Collection entries
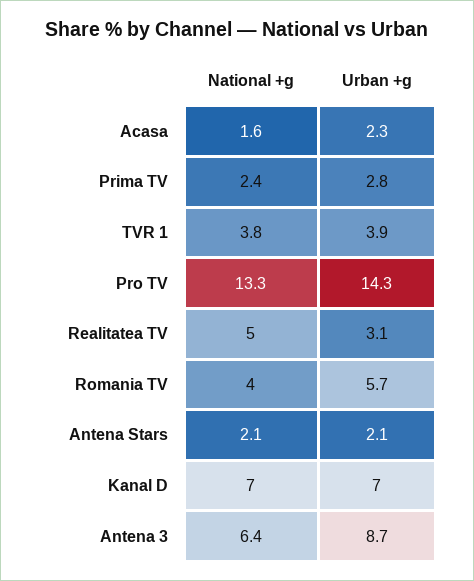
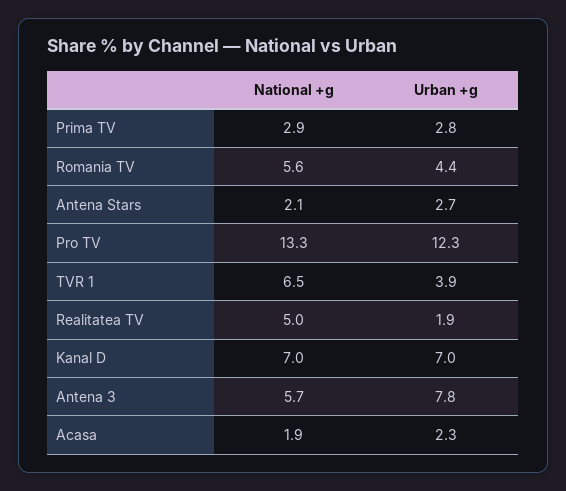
National +g, Acasa: 1.6 -> 1.9
National +g, Prima TV: 2.4 -> 2.9
National +g, TVR 1: 3.8 -> 6.5
Urban +g, Pro TV: 14.3 -> 12.3
Urban +g, Realitatea TV: 3.1 -> 1.9
National +g, Romania TV: 4 -> 5.6
Urban +g, Romania TV: 5.7 -> 4.4
Urban +g, Antena Stars: 2.1 -> 2.7
National +g, Antena 3: 6.4 -> 5.7
Urban +g, Antena 3: 8.7 -> 7.8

◆ WHAT TO DO
The answer should be only the number of lines in the data that include "National".

◆ SOLUTION FOR THIS EXERCISE
5